DOKUMEN:
******

Bagaimana Cara Menghitung Pajak Penghasilan Pasal 21 (PPh 21)?

Penulis: Alexius Marvel Sasrawan

Pajak merupakan kontribusi wajib kepada negara yang terutang oleh orang pribadi atau badan yang bersifat memaksa berdasarkan Undang-Undang, dengan tidak mendapatkan imbalan secara langsung dan digunakan untuk keperluan negara bagi sebesar-besarnya kemakmuran rakyat.[1] Sejalan dengan pengertian tersebut, pada prinsipnya pemungutan pajak berarti setiap warga negara yang merupakan Wajib Pajak diwajibkan untuk menyerahkan sebagian harta yang dimiliki sebagai kontribusi untuk membiayai keperluan barang dan jasa bagi kepentingan bersama.

Salah satu jenis pengenaan pajak adalah Pajak Penghasilan Pasal 21 (selanjutnya disebut PPh 21). Adapun PPh 21 adalah pajak yang wajib dibayarkan oleh warga negara Indonesia yang menerima penghasilan berupa gaji, upah, honorarium, tunjangan, dan pembayaran lain dengan nama dan dalam bentuk apa pun yang berhubungan dengan pekerjaan atau jabatan, jasa, dan kegiatan yang dilakukan oleh subjek pajak dalam negeri.[2] Masih banyak masyarakat yang merupakan Wajib Pajak PPh 21 tidak mengetahui besaran tarif PPh 21, di mana tarif PPh 21 terkadang mengalami perubahan. Selain itu, Wajib Pajak PPh 21 terkadang juga tidak mengetahui cara perhitungan PPh 21 terutang. Hal ini karena pemotong PPh 21 seringkali hanya memberikan bukti pemotongan pajak dan besaran nominal pemotongan tanpa menjabarkan penghasilan yang menjadi dasar pengenaan pajak (selanjutnya disebut DPP). Lantas, siapa saja yang merupakan Wajib Pajak PPh 21 dan bagaimana cara menghitung PPh 21 terutang?

******

DAFTAR TERLAMPIR:
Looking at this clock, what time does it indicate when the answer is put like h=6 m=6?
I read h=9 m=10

******

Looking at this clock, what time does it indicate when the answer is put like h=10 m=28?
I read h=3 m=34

******

INSTRUKSI TERTULIS:
Tuliskan kembali tanpa perubahan seluruh bagian artikel tentang PPh 21, mulai dari "Bagaimana Cara Menghitung Pajak" terus ke bawah hingga "bagi kepentingan bersama.". Kerjakan hanya berdasarkan artikel tentang PPh 21, bukan daftar.

HASIL TUGAS:
Bagaimana Cara Menghitung Pajak Penghasilan Pasal 21 (PPh 21)?

Penulis: Alexius Marvel Sasrawan

Pajak merupakan kontribusi wajib kepada negara yang terutang oleh orang pribadi atau badan yang bersifat memaksa berdasarkan Undang-Undang, dengan tidak mendapatkan imbalan secara langsung dan digunakan untuk keperluan negara bagi sebesar-besarnya kemakmuran rakyat.[1] Sejalan dengan pengertian tersebut, pada prinsipnya pemungutan pajak berarti setiap warga negara yang merupakan Wajib Pajak diwajibkan untuk menyerahkan sebagian harta yang dimiliki sebagai kontribusi untuk membiayai keperluan barang dan jasa bagi kepentingan bersama.